De plus, Fasano et d’autres médecins interrogés pour cette histoire croient que les personnes atteintes de la maladie cœliaque et d’autres maladies auto-immunes devraient être prises en charge par une équipe d’experts qui peuvent personnaliser les soins en fonction des besoins spécifiques du patient. Ceux-ci devraient inclure des spécialistes, des diététistes, des conseillers en santé mentale et des travailleurs sociaux familiaux, soutient-il.

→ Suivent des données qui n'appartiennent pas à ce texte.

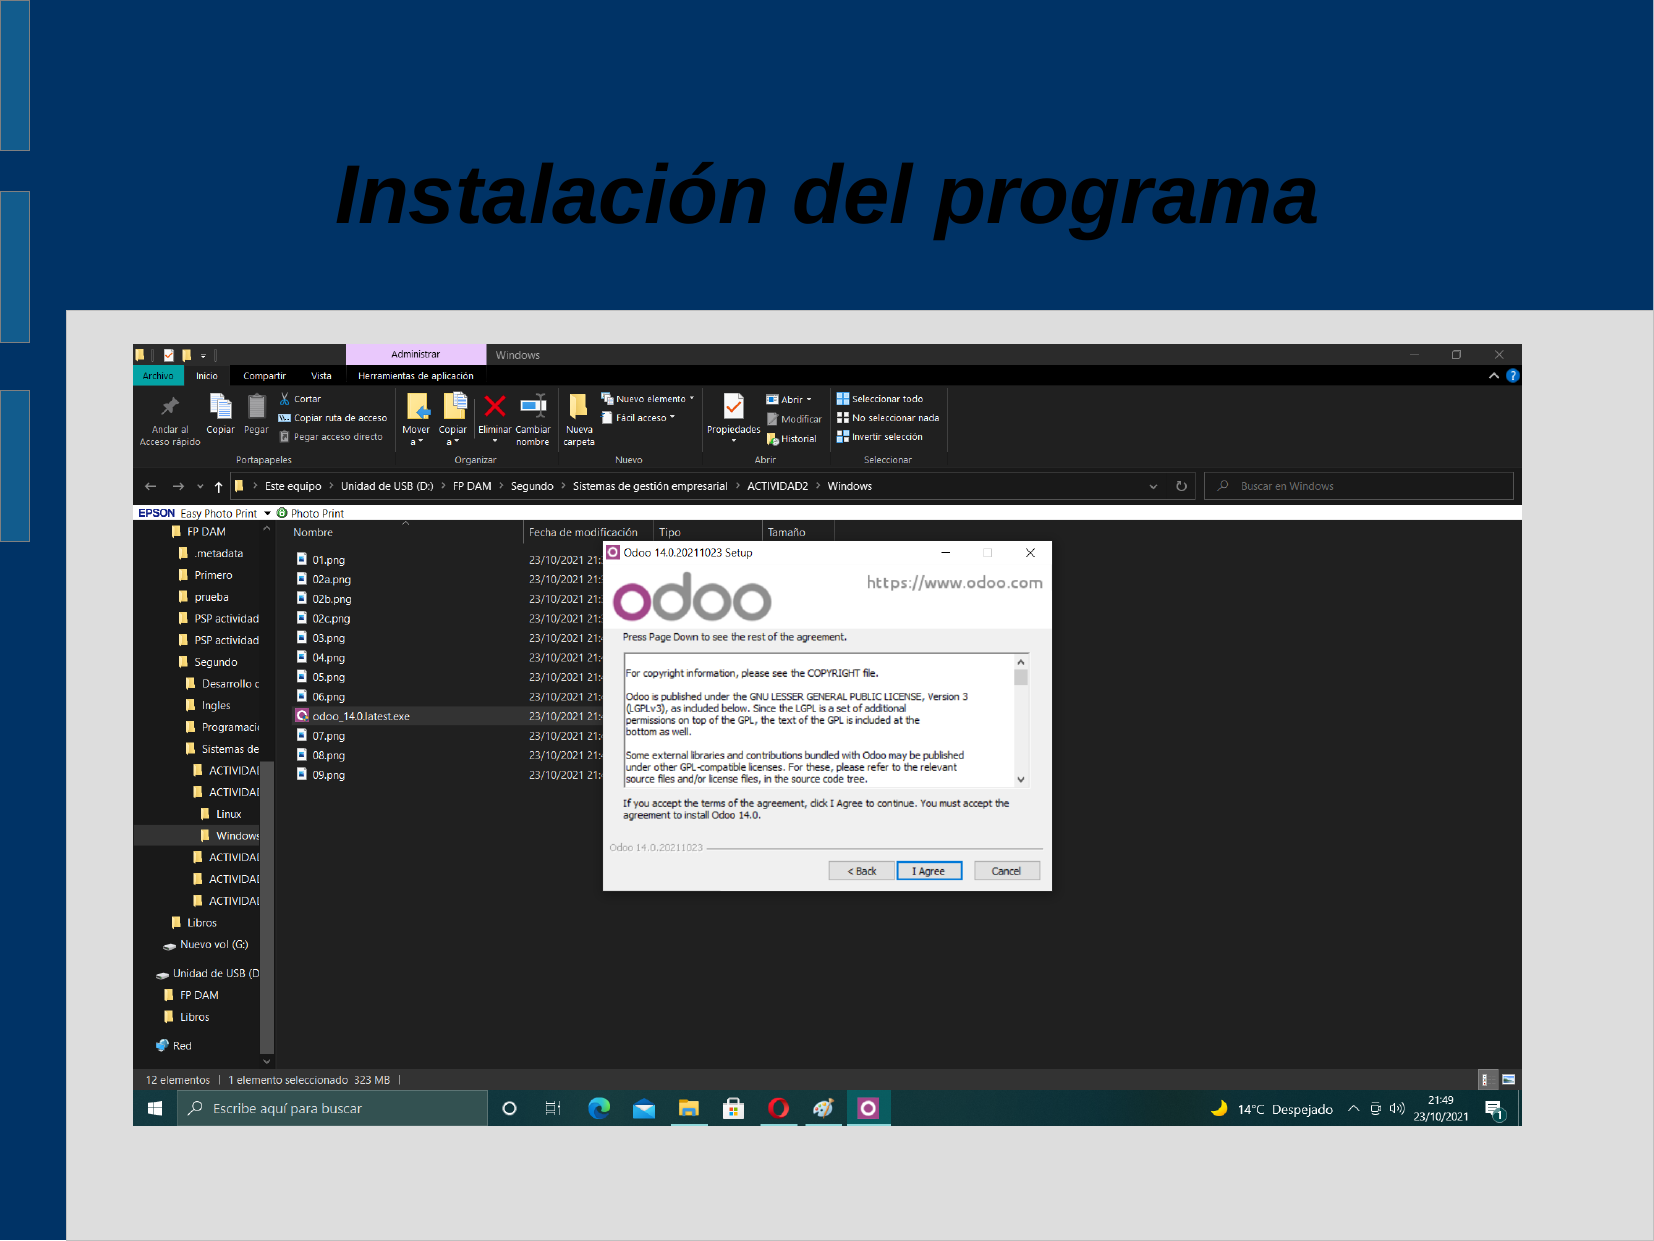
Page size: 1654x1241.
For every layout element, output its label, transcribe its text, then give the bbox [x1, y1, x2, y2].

“Nous sommes au bord d’un changement révolutionnaire dans les soins de santé”, dit-il. “Par définition, il doit s’agir d’une approche multidisciplinaire pour maintenir la bonne santé d’un individu. La maladie cœliaque est l’exemple par excellence dans lequel le médecin de premier recours doit être le quart-arrière de l’équipe, le patient est actif dans sa santé et [les spécialistes] fournissent non seulement des soins personnalisés, mais aussi une intervention préventive, en particulier la prévention des comorbidités. … C’est ce que nous allons faire.”
Pour Mollo, la diététiste de Boston, le débat sur le dépistage croisé est un développement sain qui reflète la prise de conscience croissante de la maladie cœliaque et d’autres maladies auto-immunes — et de la meilleure façon de traiter les personnes qui en sont atteintes.
“Je suis né en Suède et j’ai reçu un diagnostic de MC alors que j’étais jeune enfant. Et quand je suis arrivée ici en 2000, j’ai eu beaucoup de mal à avoir la maladie cœliaque aux États-Unis”, dit-elle. “Les exigences en matière d’étiquetage des aliments n’étaient pas très claires, vous ne pouviez pas trouver beaucoup d’aliments sans gluten dans les épiceries et les restaurants … et beaucoup de gens, en particulier les professions médicales, ne semblaient pas connaître la maladie cœliaque. C’est pourquoi j’ai décidé de me spécialiser dans ce domaine et je suis devenue diététiste.
« Mais depuis, ça s’est amélioré. Ce n’est pas parfait; le gluten n’est toujours pas obligatoire sur les étiquettes des aliments. Mais il y a eu un grand changement et je le vois de plus en plus chaque année, avec de plus en plus d’aliments sans gluten … et il y a plus de sensibilisation auprès des professionnels de la santé.”